_TAREA 1_.
Conteste estas preguntas sobre el artículo acerca de la inmigración:
(a) ¿Qué se encuentra detrás de la connotación negativa del término «inmigrante»?
(b) ¿De quiénes se despidió la voz del poema?
(c) ¿A qué hora zarpa la patera?
_TAREA 2_. Reproduzca el tramo del artículo sobre la inmigración que va desde «Voy a conocer» hasta «aceptable de inmediato.», y cambie «talante» por «ánimo».
_TAREA 3_. Reanude el artículo sobre la inmigración con una continuación que siga a su última oración.

_EXTRACTO DE PÁGINA_.
Fran Espinosa
Politólogo y activista

El viaje

Lo que está detrás de la connotación negativa que acompaña al término «inmigrante» no es la procedencia geográfica ni el color de la piel ni la religión que profese el «extranjero», sino su pobreza y su indefensión.

Mañana, al alba, partiré de viaje.
Hoy, presa de emociones diferentes,
me despedí de amigos y parientes
y me reconcilié con el paisaje.

Ya tengo preparado el equipaje
y no he dejado atrás cuentas pendientes.
Voy a conocer mundo, nuevas gentes.
No habrá ningún lugar donde no encaje.

Como dice la abuela: Hasta lo ingrato
con buen talante siempre se supera
y se vuelva aceptable de inmediato.

¡Por Alá, qué larguísima esta espera!
En fin, será mejor que duerma un rato
porque a las siete zarpa la patera.

La historia se repite miles y miles de veces cada día. Mujeres, hombres, menores que en pos de un futuro mejor se embarcan en verdaderas odiseas, muchas de las cuales culminan, por desgracia, con muertes trágicas y prematuras.

Es por ello que cuando escucho hablar a políticos y periodistas sobre «la crisis migratoria en el Mediterráneo» me da la impresión de que abordan el asunto de manera superficial y sin afrontar la verdadera causa del fenómeno en cuestión.

_INFORMACIÓN PROPORCIONADA_.

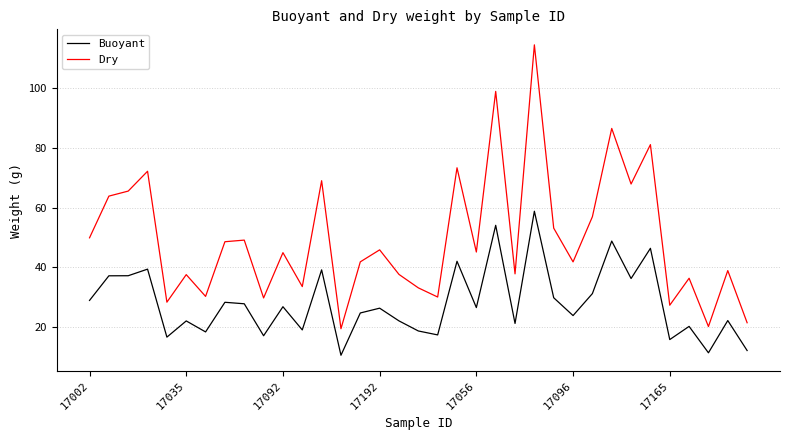

What is the difference between the maximum and minimum values in the Buoyant series?

48.2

_RESPUESTA 1_.
(a) La pobreza y la indefensión del «extranjero».
(b) De amigos y parientes.
(c) A las siete.

_RESPUESTA 2_.
Voy a conocer mundo, nuevas gentes.
No habrá ningún lugar donde no encaje.

Como dice la abuela: Hasta lo ingrato
con buen ánimo siempre se supera
y se vuelva aceptable de inmediato.

_RESPUESTA 3_.
No es menos cierto que sustituir el vocablo «migrante» por el de «inmigrante» implica ya un cambio estético que ayuda a dulcificar la imagen de quien llega de fuera. Y es que cuando pensamos en un inmigrante jamás nos acordaremos de Messi ni de Shakira ni de Cristiano Ronaldo, inmigrantes que, para más inri y a pesar de contar con importantes recursos económicos y con el cariño de los fans, nos roban al conjunto de la ciudadanía vía fraude fiscal.

Hasta la fecha, siempre que visualizábamos a un inmigrante nos venía a la cabeza la imagen de un individuo procedente del Magreb o del África subsahariana, de Oriente Medio o de Sudamérica y, por supuesto, pobre.

Y es que lo que está detrás de la connotación negativa que acompaña al término «inmigrante» no es la procedencia geográfica ni el color de la piel ni la religión que profese el «extranjero», sino su pobreza y su indefensión.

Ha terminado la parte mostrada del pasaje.